Снова слышатся смех и одобрительные восклицания.
Робеспьер бросает вокруг себя презрительные взгляды. Но оратор ловко взял шуточный тон и, сделав смешной грозную фигуру Робеспьера, унизил его настолько в глазах колебавшихся депутатов, что они готовы были примкнуть к заговорщикам.
Однако Вадье, продолжая свою речь и увлекаясь успехом, пустился в мелочные подробности и стал рассказывать анекдоты о том, как агенты Робеспьера следили за членами Комитета общественной безопасности по ресторанам и кабачкам.
— И вы можете слушать такой вздор! — воскликнул Робеспьер, заметив, что конвент начинает утомляться болтовнёй Вадье, и желая возбудить в нём чувство достоинства.
Но Тальен понял опасность и бросился к трибуне с криком:
— Я прошу слова! Мы удаляемся от вопроса!

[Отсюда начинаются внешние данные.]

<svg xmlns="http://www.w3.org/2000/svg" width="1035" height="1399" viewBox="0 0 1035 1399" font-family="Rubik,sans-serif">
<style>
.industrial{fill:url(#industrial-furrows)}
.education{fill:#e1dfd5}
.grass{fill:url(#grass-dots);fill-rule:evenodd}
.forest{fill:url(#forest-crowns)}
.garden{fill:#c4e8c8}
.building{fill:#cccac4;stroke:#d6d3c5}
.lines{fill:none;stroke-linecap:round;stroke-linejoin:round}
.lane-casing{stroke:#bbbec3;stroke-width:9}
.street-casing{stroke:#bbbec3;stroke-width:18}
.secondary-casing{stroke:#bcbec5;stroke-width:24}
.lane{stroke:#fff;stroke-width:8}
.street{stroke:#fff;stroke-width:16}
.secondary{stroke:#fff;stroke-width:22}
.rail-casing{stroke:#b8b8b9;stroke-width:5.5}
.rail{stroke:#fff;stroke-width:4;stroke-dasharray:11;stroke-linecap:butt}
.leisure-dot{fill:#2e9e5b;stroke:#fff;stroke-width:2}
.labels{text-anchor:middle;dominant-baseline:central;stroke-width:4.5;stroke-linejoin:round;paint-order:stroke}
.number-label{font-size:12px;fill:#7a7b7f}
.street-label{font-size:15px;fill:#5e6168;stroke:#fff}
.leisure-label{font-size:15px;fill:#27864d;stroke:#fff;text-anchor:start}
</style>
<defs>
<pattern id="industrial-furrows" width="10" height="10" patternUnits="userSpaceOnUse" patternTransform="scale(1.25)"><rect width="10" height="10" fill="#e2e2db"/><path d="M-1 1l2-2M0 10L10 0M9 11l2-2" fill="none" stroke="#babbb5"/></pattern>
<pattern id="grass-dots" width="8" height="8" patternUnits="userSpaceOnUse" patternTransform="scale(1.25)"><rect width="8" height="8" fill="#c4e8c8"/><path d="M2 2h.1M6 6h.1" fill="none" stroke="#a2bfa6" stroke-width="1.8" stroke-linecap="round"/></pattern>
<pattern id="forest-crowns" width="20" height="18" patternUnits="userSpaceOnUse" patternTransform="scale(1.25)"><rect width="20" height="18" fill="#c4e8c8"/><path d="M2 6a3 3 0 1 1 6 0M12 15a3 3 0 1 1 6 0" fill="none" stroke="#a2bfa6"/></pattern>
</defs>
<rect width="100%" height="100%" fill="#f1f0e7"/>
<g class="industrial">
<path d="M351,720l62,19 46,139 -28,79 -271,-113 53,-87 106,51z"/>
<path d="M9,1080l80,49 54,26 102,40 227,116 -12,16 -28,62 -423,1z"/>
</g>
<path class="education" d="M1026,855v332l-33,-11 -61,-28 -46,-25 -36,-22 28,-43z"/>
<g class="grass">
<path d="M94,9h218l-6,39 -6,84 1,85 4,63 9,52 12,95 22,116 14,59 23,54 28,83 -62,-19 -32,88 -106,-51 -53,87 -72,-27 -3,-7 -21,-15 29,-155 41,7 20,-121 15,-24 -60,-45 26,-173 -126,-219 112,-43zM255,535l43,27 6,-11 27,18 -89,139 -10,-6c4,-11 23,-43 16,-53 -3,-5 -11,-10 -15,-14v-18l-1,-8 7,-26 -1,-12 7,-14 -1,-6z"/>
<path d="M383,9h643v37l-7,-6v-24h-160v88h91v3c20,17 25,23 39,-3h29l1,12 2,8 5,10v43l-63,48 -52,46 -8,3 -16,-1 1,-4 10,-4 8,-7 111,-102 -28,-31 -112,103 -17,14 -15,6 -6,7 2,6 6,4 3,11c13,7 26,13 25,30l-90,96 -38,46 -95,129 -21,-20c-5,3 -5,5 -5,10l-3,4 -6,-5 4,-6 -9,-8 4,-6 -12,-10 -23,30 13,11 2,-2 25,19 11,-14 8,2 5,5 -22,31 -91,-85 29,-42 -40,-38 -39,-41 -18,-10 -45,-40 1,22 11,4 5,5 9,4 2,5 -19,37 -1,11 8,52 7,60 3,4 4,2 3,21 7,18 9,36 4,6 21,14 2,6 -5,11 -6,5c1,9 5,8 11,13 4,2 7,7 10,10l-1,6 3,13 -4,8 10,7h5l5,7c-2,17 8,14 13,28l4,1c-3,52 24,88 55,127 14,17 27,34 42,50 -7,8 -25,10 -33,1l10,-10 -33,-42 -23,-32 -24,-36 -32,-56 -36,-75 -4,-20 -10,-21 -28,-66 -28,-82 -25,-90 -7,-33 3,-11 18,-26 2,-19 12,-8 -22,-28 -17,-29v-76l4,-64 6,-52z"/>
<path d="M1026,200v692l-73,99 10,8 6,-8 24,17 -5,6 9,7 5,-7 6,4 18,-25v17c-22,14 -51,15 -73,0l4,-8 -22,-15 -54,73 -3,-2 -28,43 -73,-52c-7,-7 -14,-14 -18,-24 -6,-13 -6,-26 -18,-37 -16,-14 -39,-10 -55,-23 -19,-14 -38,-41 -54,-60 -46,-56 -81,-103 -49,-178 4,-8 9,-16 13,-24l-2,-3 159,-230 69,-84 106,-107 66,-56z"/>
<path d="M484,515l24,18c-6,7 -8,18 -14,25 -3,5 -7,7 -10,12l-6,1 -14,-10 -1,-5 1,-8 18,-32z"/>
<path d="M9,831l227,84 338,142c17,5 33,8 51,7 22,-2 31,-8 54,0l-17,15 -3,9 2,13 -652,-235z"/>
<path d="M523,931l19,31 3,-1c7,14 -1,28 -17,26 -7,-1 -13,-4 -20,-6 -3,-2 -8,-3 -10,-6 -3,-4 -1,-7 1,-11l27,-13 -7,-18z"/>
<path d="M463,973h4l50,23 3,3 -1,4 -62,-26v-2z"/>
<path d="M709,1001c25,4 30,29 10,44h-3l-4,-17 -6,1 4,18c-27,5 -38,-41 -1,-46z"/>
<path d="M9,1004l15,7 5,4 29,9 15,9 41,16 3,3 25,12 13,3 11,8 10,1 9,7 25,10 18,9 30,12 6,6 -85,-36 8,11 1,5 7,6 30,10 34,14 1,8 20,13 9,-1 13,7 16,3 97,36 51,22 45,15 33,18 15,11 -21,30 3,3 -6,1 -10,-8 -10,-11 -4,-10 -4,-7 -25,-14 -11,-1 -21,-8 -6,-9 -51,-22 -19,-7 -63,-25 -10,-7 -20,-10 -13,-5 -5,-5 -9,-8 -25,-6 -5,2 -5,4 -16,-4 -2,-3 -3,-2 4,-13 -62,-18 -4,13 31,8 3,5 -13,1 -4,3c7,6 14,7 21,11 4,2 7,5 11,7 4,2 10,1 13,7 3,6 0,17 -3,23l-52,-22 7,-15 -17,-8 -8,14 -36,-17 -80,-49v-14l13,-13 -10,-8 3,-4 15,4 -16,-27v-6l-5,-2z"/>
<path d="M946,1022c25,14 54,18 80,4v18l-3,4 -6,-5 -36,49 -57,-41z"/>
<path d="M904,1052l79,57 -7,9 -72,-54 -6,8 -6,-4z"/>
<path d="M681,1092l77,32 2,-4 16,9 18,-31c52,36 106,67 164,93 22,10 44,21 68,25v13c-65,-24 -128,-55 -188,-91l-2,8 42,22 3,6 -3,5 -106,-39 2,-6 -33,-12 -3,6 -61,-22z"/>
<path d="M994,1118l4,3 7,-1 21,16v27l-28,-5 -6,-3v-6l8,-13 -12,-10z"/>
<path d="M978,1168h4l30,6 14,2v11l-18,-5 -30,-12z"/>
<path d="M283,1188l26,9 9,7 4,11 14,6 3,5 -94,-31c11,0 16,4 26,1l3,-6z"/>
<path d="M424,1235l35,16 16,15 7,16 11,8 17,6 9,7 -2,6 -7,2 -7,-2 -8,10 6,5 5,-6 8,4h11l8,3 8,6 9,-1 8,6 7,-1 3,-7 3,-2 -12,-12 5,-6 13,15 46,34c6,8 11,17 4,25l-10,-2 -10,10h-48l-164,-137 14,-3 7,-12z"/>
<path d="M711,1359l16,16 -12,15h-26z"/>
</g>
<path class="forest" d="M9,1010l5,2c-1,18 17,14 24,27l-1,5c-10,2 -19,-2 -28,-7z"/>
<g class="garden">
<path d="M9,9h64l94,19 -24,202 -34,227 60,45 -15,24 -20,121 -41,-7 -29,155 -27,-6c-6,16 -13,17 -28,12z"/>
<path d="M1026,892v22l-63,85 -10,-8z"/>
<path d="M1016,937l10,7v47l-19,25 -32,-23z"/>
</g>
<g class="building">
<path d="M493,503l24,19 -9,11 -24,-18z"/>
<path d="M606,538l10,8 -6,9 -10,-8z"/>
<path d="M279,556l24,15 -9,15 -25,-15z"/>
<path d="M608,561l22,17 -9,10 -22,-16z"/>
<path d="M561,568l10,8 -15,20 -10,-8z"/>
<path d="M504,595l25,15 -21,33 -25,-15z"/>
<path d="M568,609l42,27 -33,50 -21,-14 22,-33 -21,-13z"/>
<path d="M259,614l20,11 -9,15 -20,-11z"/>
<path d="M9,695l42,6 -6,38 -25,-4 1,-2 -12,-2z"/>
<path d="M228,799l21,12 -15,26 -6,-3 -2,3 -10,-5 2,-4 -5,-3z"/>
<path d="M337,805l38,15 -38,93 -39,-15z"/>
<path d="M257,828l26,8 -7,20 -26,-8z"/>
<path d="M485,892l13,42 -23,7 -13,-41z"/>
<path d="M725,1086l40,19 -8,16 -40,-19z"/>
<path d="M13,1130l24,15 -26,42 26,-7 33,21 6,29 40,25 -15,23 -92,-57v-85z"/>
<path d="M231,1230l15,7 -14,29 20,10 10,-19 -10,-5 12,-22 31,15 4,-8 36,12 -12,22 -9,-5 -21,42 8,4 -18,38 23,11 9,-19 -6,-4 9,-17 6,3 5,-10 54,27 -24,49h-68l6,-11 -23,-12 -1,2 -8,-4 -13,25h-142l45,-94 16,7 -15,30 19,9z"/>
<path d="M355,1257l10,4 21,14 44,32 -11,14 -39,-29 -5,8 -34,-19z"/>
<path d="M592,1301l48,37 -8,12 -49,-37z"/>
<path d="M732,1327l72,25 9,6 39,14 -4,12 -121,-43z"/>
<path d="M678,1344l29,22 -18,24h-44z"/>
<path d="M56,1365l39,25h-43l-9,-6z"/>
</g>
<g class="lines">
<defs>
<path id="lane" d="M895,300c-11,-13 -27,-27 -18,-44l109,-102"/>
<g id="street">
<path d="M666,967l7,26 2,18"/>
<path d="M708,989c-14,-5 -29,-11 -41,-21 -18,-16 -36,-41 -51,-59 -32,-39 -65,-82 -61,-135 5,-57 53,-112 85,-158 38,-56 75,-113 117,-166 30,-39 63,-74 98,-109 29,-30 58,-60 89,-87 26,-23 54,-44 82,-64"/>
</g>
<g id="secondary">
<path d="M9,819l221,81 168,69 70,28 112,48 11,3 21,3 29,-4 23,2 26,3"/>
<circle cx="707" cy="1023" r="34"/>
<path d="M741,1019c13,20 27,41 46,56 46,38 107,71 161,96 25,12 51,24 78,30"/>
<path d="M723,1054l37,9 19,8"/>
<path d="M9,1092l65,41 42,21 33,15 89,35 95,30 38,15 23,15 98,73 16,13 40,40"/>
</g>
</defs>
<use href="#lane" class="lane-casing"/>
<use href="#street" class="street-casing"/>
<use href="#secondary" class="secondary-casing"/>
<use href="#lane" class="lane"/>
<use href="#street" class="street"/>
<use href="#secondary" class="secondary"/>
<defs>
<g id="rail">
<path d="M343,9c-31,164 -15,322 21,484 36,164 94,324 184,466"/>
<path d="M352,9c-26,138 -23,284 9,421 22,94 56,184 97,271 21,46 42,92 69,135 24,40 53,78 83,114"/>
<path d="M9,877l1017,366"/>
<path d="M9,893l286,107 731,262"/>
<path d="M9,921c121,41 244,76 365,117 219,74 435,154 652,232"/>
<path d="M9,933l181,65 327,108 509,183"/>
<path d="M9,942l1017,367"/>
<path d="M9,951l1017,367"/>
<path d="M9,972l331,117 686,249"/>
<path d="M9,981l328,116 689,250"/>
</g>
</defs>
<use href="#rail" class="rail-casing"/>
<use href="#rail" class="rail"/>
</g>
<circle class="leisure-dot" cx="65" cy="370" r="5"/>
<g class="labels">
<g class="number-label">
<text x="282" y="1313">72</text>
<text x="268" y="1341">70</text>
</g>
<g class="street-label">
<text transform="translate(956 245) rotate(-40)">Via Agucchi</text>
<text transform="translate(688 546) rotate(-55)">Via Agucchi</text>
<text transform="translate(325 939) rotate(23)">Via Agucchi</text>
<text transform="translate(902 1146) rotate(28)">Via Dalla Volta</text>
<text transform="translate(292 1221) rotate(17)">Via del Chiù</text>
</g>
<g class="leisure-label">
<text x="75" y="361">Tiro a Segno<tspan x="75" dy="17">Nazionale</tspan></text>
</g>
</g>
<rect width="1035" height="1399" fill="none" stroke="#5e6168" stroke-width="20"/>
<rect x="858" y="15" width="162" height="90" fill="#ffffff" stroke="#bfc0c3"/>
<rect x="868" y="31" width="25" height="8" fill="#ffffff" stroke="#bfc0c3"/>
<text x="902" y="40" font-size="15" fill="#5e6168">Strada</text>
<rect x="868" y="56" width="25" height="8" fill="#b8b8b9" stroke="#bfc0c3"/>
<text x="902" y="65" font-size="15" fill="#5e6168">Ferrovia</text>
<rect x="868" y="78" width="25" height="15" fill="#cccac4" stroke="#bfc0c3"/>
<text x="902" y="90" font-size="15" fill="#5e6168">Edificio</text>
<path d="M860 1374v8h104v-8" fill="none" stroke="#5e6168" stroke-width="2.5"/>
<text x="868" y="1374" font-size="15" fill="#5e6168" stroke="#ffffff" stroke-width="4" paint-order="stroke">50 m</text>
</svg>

— Не бойтесь, я вернусь к вопросу! — отвечает Робеспьер, подбегая к трибуне с другой стороны. Но несколько депутатов, стоящих на ступенях, отталкивают его изо всех сил.
— Мы хотим слушать Тальена, Тальена!
— После меня! — кричит Робеспьер и с неимоверными усилиями поднимается на трибуну. — Несправедливые, гнусные судьи, неужели вы хотите слушать только моих врагов?..
— К порядку! К порядку! Тальен говорит! — слышится со всех сторон.
— Граждане! — начинает Тальен зычным голосом.
— Молчи, негодяй! — начинает Робеспьер в отчаянии.
— Арестуйте сумасшедшего! — произносит кто-то.
— Я хочу говорить! Я буду говорить! — произносит Робеспьер.
Несколько депутатов хватают его за руки. Тюрьо неистово звонит, и снова порядок с трудом восстанавливается.
— Маски сорваны! — начинает Тальен громовым голосом, пока Робеспьер, остановленный на ступенях трибуны многочисленными депутатами, с трудом переводит дыхание. — Вчерашняя речь, повторенная потом в Якобинском клубе, доказала нам, что за человек этот пресловутый патриот, который во время взятия Тюильри и ареста короля скрывался в своём логовище. Этот благородный гражданин, уверяющий в Комитете общественной безопасности, что он защитник угнетённых, составляет в тиши своего кабинета списки жертв, кровь которых запятнала храм новорождённой свободы!
— Слушайте! Слушайте!
— Но его мрачные планы теперь обнаружены, — продолжает Тальен, — мы свергнем тирана, прежде чем он зальёт кровью всю Францию. Продолжительная удача побудила его забыть осторожность. Он выдал себя в минуту торжества, когда ему оставалось только назвать себя королём! Я также был вчера в Якобинском клубе, и мне стало страшно за Республику, когда я увидел, какая громадная армия сомкнула ряды вокруг знамени этого нового Кромвеля. Я вызвал тень Брута, и если конвент не прибегнет к правосудию, чтобы низвергнуть тирана, я поражу его в самое сердце вот этим кинжалом.